Chaffetz proposed a contest to Sammon:
"You take a thousand people and put them in a room, I'll give you 10 whole-body imaging machines. You give me 5,000 in another room. You give me one of his dogs and we will find that bomb before you find your bomb," he said. "Let's see who can find more bombs, and let's see who is less expensive."
Sammon promised to check on the cost of dogs and report back to Congress.
Lobbyists have pushed through the sale of the machines at a cost of well over $100,000 each, even though TSA officials have told Congress that “body scanners can not detect implanted devices, although they may detect modifications to body contours.”
Whatever that means.
Inspector William Parker, head of Amtrak's K-9 unit was asked whether dogs can detect implanted devices.

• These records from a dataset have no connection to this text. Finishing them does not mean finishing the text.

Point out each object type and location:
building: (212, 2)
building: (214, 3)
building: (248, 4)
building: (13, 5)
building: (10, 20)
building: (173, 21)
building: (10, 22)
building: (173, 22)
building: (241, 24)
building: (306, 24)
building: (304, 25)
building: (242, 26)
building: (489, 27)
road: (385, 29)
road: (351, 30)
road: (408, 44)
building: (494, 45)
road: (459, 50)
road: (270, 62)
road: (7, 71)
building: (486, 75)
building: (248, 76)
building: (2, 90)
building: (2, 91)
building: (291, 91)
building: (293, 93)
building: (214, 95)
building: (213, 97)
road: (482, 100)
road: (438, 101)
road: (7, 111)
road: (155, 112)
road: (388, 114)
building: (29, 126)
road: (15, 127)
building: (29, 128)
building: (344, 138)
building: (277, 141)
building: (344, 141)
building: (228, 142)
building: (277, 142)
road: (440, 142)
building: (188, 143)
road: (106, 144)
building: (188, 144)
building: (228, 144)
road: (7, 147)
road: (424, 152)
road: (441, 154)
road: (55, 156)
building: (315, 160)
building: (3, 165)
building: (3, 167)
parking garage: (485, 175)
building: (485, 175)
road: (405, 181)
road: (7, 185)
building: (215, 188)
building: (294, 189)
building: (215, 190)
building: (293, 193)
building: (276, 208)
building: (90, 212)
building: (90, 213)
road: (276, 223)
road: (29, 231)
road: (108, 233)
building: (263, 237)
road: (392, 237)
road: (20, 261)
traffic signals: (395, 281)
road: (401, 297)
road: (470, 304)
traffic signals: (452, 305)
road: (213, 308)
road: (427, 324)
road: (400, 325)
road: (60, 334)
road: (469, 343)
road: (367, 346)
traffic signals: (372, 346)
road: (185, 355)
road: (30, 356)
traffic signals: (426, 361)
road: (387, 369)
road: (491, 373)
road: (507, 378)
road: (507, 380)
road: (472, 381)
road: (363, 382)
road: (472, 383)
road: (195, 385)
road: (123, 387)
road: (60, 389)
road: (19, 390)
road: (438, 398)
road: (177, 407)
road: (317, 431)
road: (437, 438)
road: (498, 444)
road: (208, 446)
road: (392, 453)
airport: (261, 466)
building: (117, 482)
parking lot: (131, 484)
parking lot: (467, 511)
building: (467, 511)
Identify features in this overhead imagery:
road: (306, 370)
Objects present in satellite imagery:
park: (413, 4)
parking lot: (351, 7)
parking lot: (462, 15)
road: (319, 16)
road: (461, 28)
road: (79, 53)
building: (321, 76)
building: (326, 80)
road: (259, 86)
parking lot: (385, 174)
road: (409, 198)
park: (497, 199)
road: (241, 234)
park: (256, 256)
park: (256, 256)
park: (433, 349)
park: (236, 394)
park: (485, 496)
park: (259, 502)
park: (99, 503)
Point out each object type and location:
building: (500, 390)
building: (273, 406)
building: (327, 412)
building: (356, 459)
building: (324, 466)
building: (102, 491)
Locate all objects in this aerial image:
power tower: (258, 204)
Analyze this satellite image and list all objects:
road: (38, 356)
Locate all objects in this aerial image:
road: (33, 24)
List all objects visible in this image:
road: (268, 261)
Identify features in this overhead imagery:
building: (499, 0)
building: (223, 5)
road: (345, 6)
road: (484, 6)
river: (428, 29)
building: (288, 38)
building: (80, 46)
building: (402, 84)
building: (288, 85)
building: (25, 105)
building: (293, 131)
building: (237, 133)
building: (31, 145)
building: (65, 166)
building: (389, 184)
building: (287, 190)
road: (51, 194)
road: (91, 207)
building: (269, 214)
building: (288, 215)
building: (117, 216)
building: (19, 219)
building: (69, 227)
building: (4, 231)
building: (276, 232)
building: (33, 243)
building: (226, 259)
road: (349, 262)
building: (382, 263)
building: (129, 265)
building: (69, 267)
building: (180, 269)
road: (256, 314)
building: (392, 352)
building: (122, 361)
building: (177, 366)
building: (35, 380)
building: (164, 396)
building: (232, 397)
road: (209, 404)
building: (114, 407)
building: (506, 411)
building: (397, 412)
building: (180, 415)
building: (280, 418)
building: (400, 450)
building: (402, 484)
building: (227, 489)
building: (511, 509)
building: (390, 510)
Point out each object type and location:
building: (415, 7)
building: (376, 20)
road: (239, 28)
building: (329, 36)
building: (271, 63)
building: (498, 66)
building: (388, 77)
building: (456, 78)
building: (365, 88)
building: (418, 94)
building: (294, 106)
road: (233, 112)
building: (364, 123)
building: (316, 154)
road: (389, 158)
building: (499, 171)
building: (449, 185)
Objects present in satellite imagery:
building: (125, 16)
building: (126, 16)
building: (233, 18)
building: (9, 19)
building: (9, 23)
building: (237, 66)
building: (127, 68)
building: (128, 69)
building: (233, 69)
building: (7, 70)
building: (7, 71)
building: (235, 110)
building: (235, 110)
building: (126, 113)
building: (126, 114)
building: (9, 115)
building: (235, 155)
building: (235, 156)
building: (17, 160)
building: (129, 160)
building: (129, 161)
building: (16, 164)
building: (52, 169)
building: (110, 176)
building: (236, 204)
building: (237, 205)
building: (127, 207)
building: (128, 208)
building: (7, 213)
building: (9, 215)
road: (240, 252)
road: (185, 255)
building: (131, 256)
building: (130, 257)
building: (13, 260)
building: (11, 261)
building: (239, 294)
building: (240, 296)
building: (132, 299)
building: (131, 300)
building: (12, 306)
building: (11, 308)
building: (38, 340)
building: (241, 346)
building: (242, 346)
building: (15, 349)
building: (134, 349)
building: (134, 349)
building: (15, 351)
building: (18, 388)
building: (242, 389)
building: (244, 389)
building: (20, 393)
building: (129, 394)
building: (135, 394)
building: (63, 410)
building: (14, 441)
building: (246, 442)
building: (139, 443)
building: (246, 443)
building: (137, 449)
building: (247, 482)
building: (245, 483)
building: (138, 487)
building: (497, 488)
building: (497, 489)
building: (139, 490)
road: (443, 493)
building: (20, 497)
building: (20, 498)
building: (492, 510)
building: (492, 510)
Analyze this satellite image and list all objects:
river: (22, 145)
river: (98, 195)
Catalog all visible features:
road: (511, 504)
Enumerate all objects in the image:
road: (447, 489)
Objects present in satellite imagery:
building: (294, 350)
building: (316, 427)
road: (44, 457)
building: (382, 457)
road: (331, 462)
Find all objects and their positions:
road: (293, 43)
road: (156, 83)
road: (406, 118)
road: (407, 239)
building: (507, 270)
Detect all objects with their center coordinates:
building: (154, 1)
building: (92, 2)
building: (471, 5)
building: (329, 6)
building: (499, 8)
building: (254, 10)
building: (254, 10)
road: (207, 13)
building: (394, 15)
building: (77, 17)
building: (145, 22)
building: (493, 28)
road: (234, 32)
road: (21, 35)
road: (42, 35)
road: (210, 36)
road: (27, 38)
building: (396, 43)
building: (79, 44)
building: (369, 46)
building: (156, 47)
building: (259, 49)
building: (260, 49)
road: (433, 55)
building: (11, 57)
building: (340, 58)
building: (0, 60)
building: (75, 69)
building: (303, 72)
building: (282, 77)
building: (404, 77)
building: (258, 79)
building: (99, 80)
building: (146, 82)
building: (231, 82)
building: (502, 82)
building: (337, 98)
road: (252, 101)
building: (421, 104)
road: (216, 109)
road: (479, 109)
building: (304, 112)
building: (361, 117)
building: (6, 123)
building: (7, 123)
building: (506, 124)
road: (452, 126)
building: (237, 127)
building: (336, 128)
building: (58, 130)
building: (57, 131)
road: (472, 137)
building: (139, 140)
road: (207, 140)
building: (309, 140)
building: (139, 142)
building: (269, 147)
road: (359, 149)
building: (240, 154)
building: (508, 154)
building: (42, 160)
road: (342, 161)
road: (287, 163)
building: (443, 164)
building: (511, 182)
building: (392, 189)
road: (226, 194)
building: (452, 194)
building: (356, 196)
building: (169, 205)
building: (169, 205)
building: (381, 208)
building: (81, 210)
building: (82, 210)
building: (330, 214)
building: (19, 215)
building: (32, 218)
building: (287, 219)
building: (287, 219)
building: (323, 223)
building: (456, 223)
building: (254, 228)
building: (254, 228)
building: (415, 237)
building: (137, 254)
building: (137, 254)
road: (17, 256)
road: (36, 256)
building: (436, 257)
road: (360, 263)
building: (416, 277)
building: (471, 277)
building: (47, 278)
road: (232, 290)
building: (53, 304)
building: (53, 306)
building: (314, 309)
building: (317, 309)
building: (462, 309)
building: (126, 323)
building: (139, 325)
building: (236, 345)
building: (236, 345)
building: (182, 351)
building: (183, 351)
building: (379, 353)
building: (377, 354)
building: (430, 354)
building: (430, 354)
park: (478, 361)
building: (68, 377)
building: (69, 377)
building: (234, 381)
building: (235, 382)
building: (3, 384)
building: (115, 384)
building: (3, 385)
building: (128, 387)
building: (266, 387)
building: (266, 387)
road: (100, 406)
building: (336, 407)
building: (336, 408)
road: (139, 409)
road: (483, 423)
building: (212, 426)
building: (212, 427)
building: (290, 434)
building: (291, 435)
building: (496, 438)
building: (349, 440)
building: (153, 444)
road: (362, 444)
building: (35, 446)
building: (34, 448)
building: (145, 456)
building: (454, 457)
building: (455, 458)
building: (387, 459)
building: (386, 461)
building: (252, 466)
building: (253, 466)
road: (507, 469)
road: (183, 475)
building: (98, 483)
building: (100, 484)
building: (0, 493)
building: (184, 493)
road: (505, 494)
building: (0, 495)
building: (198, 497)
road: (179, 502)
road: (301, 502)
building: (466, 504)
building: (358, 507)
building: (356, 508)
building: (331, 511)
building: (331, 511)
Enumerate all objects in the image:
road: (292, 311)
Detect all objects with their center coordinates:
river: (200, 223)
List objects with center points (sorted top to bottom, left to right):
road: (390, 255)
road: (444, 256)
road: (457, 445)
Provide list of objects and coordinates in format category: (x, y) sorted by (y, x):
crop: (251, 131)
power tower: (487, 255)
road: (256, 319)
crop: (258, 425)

"Scientifically, right now there's no data that says a dog can or cannot," Parker said. But he noted that dogs can detect cancer and tumors. "Dogs can detect anything that they're taught. I think if the dog is taught to do that, he'll be a very good asset for that."
Of course the only way to “scientifically prove” that a dog can detect a bomb implanted in a human body is to actually implant a bomb in a human body and “prove” that the dog can detect it.
Which would require volunteers with a deeply ingrained death (and pain) wish.